Explainer
If you only look at one number before choosing a coding model, make it SWE-bench Verified. It is the closest thing the industry has to a benchmark of actual software engineering — not puzzles, not toy functions, but real bugs in real repositories, graded by the repositories' own tests. It is also the heaviest-weighted component of our Vibe Coding Index at 40%, and this post explains what it measures, why we trust it more than anything else, and where its blind spots are.
What it actually is
SWE-bench started as an academic benchmark built from real GitHub issues: take an actual bug report or feature request from a popular open-source Python project, hand the model the repository as it existed at that moment, and ask it to produce a patch. The patch is then judged the only way that matters — by running the repo's own test suite. Tests that were failing must pass; tests that were passing must not break. No rubric, no human vibes, no partial credit for a nice explanation. The original benchmark lives at swebench.com.
The "Verified" part is the crucial upgrade. The original dataset had a real problem: some tasks were effectively unsolvable — underspecified issues, tests that depended on information not in the issue, environments that would not build. OpenAI worked with human annotators to screen the dataset and released SWE-bench Verified: a 500-task subset where humans confirmed each issue is actually solvable from the information given.

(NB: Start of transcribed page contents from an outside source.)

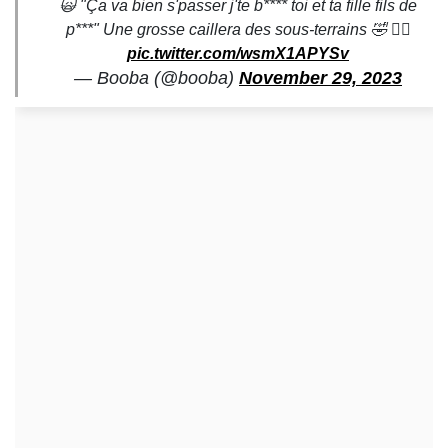
🙀 "Ça va bien s'passer j'te b**** toi et ta fille fils de
p***" Une grosse caillera des sous-terrains 🤣 🏴‍☠️
pic.twitter.com/wsmX1APYSv
— Booba (@booba)
November 29, 2023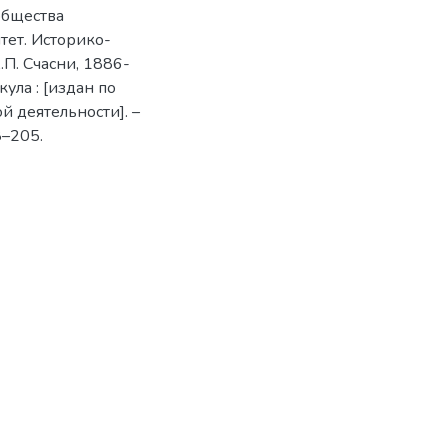
общества
тет. Историко-
.П. Счасни, 1886-
кула : [издан по
й деятельности]. –
8–205.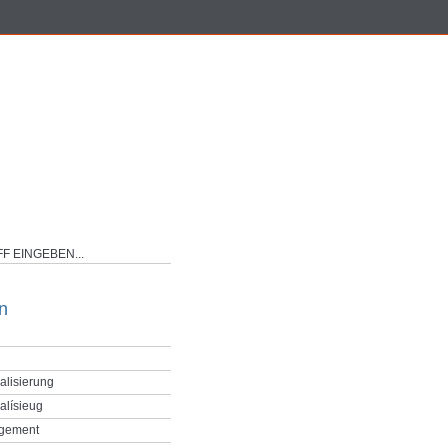
n
alisierung
alísieug
gement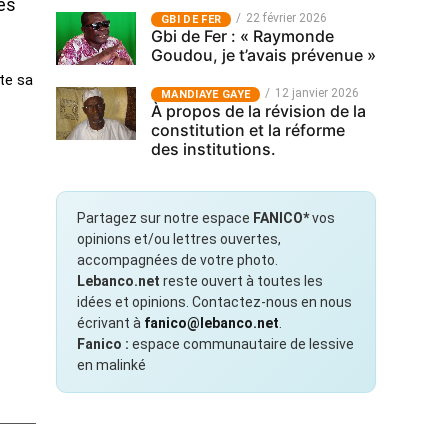
les
22 février 2026
GBI DE FER
Gbi de Fer : « Raymonde
Goudou, je t’avais prévenue »
ute sa
12 janvier 2026
MANDIAYE GAYE
À propos de la révision de la
constitution et la réforme
des institutions.
Partagez sur notre espace
FANICO*
vos
opinions et/ou lettres ouvertes,
accompagnées de votre photo.
Lebanco.net
reste ouvert à toutes les
idées et opinions. Contactez-nous en nous
écrivant à
fanico@lebanco.net
.
Fanico :
espace communautaire de lessive
en malinké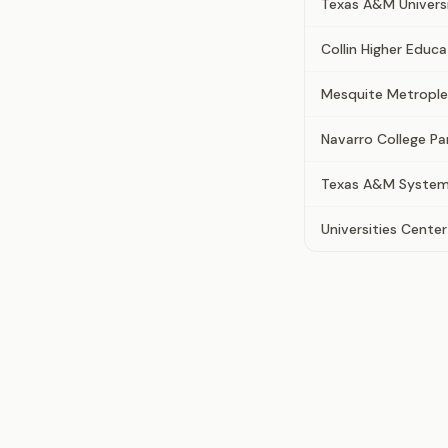
Texas A&M Univer
Collin Higher Educ
Mesquite Metrople
Navarro College Pa
Texas A&M System
Universities Center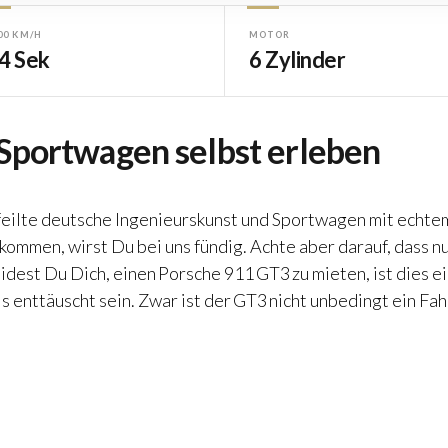
00 KM/H
MOTOR
,4 Sek
6 Zylinder
 Sportwagen selbst erleben
efeilte deutsche Ingenieurskunst und Sportwagen mit echt
kommen, wirst Du bei uns fündig. Achte aber darauf, dass n
idest Du Dich, einen
Porsche 911 GT3 zu mieten
, ist dies 
 enttäuscht sein. Zwar ist der GT3 nicht unbedingt ein Fah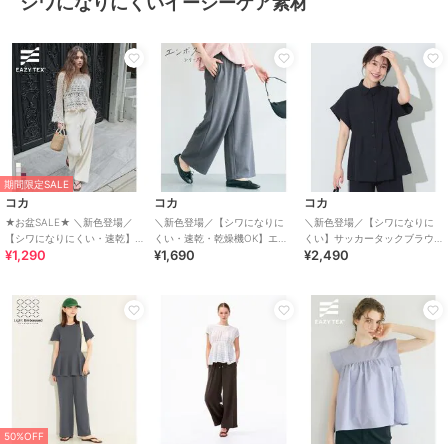
シワになりにくいイージーケア素材
期間限定SALE
コカ
コカ
コカ
★お盆SALE★ ＼新色登場／
＼新色登場／【シワになりに
＼新色登場／【シワになりに
【シワになりにくい・速乾】
くい・速乾・乾燥機OK】エン
くい】サッカータックブラウ
¥1,290
¥1,690
¥2,490
EAZY TEX リブパンツ 全7色
ボスワイドパンツ 全6色
ス 全4色
50%OFF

That turned a noisy benchmark into a trustworthy one — a failure on Verified means the model failed, not the task.
Why it is the closest proxy for real work
Think about what a single Verified task demands. The model must read an issue written by a human who was annoyed, not writing a spec. It must navigate an unfamiliar codebase and find where the problem actually lives — often several files away from where the issue points. It must write a fix that respects the project's existing conventions, and it must not break anything else, because the whole test suite is watching. That is, almost line for line, the job description of a working software engineer.
This is why the benchmark separates models so brutally. Plenty of models can write a clean function from a clean prompt; far fewer can perform surgery on someone else's living codebase. The current top of our board tells the story: Claude Fable 5 at 95.0 — the first model past 95 — then Opus 4.8 at 88.6 and Sonnet 5 at 85.2. Those gaps are not cosmetic. In our experience, the distance between an 85 and a 95 is the difference between "usually needs a retry on hard tasks" and "usually does not."
The limits, honestly
No benchmark is the job, and Verified has three caveats worth knowing.
First, it is Python-heavy. The tasks come from popular Python repositories, so a model's score tells you the most about Python and progressively less about your Rust services or your TypeScript front end. Scores transfer reasonably well in practice, but "reasonably well" is doing quiet work in that sentence.
Second, the tasks are bounded. Every Verified task is a discrete, human-confirmed-solvable issue with a known-good outcome. Real work includes ambiguous requirements, wrong issue reports, and problems whose correct resolution is "close this and fix the design instead." The benchmark cannot measure judgment about whether the task should be done.
Third — and least appreciated — the agent scaffold affects the score. Models do not take this benchmark bare; they run inside a harness that lets them browse files, run tests, and iterate. Two labs reporting scores with different scaffolds are not running a perfectly controlled experiment, and a better harness can be worth real points. It is one more reason we cite every score on our leaderboard to its public source rather than laundering them into an unsourced table: you should be able to see exactly whose number it is and how it was produced.
How we use it
SWE-bench Verified carries 40% of our Vibe Coding Index — the largest weight of the three suites, precisely because it is the nearest proxy for the work you will actually hand a model. The other 60% exists because Verified alone misses things: shell-driving competence (Terminal-Bench) and contamination-resistant fresh problems (LiveCodeBench). The full weighting logic is in how we rank coding models, and when a lab has not yet published a Verified score — as with Grok 4.5 right now — we renormalize around what exists rather than treating missing as zero.
The live column, every score linked to its source and refreshed nightly, is at /benchmarks. When someone tells you a model is great at coding, this is the number to ask for first.